ZELDAのライブと前後して、自分たちもバンドがやりたいと我々落ちこぼれ軍団の中から声が上がり、中学時代にクラシックギターを習っていた私が自動的にギターを担当することになった。ヴォーカルは一緒にZELDAのライブに行ったちょっとナルシストな志村である。ベースは下宿の部屋が我々落ちこぼれ&インディーズ大好き人間のたまり場となっていた「シコ中」ことA・I。そこまではすんなり決まったのであるが、ドラムが出来るヤツがいない。初めの頃はドラムのパートだけシーケンサーで何とかごまかそうと思っていたのだが、やる音楽がハードコアパンクである。強力なドラマーがいないとコミックバンドになってしまう。そこで見つけたのが、いかにもドラムやってますって言う体格のFである。
次に問題になったのはオリジナルの曲を演奏するか、誰かのコピーをするかだが、全員そろって音楽音痴だったのでオリジナル曲は到底無理。いくつかのインディーズバンドのコピーをやっていたのだが、いかんせん楽譜がない。それで1曲を何度も聴き続けて見よう見まねでやっていた。私としては当時のUKハードコアパンクの雄「ディスチャージ」をやりたかったのであるが・・・
コピーしたのは、当時インディーズで一番人気のあったラフィン・ノーズである。途中から参加したキーボードのMがレコードを聴いて譜面を書いてくれた。才能ある秀才である。これでメンバーが全員そろった。ラフィン・ノーズは、1981年、大阪で結成。日本に確たるハードコアパンクシーンが形成される以前から、その中心的バンドとして活動していた。バンド名の名付け親は初代ギタリストのアカベー。当初のカナ表記は「ラフィー・ノーズ」であった。
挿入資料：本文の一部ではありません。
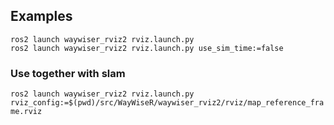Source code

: ## Examples

    ros2 launch waywiser_rviz2 rviz.launch.py
    ros2 launch waywiser_rviz2 rviz.launch.py use_sim_time:=false
### Use together with slam

`ros2 launch waywiser_rviz2 rviz.launch.py rviz_config:=$(pwd)/src/WayWiseR/waywiser_rviz2/rviz/map_reference_frame.rviz`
轟音、粗暴、ノイジーなハードコアパンク界にあって、いち早くポップセンスを取り込み、その単純明快な楽曲は若者の絶大な支持を得た。メジャーデビュー前である1980年代前半から、THE WILLARD、有頂天と並び、『インディーズ御三家』といわれる程の人気を博した。この『インディーズ御三家』という名称こそが、現在日本語として『インディーズ』という単語が浸透するきっかけとなっている。また自分達でレーベル(レコード会社)『AAレコード』を設立し、そこから音源を発売していた。海外のパンクバンドでは定石となっていた手法ではあるが、当時の日本では珍しいものであった。
1985年4月28日、新宿スタジオアルタ前にて自分たちの作品が収められたソノシート(聖者が街にやってくる)を事前に無料配布告知したところファンおよそ1300人が集まり、全国ニュースでも取り上げられ話題となる。また、メジャーデビュー1か月前の10月26日、日比谷野外音楽堂でのライブで4000人を超えるファンを動員した人気バンドである。
いつも練習はもう無くなってしまったかもしれない函館市内の某スタジオである。防音設備が貧弱で、隣のスタジオで演奏している音がはっきり聞こえてくる。そんな状況で練習していたわけであるが、隣のスタジオから聞き覚えのある曲が聞こえてきた。どうやらGISM(日本のハードコアパンク/ヘヴィメタルバンドである。1981年結成。ギタリストであるRANDY内田死去に伴い、2002年2月10日に行われたライブイベント「+R」を最後に活動を「永久凍結」。事実上解散した。)をコピーしているらしい。こちらも負けずとラフィン・ノーズをフルボリュームで演奏していたら、隣で練習していた函館工業の連中が様子を見に来た。同じくハードコアパンクをやっているということで意気投合し、その日はセッションをやって盛り上がった。
そして夏になり、自分たちの自己満足で終わらせたくなかった我々は学園祭のオーディションに参加した。そこで問題になったのはバンドの名前である。私がバンドの代表みたいな存在だったので、メンバーに相談なしに「造反有理」と言うバンド名を付けた。造反有理(ぞうはんゆうり)とは、中国語で「造反に理有り」(謀反にこそ正しい道理がある)の意。「革命無罪」と並び中華人民共和国の文化大革命で紅衛兵が掲げたスローガンである。日本でも1960年代末の大学紛争期において、全共闘や社会主義学生同盟(社学同)や共産主義者同盟(共産同)内のML派(マルクス・レーニン主義派の略。ただし実際の思想としては毛沢東・林彪を支持していた)のスローガンとして使用されたことで知られ、日本の新左翼が自らの暴動やテロ活動を正当化するスローガンとして使われていた。
別に毛沢東思想や日本の新左翼に傾倒していたわけではない。ただ単純に語呂が良かっただけである。バンド名も決まり、放送局が主催したオーディションを受けた我々であるが、持ちネタ(曲)が少なかったことや、演奏がへたくそだったこともあり、メインの中夜祭のステージを飾ることなく、体育館でラフィン・ノーズの「戦争反対(後のGET THE GLORY)」を演奏しただけで解散してしまった。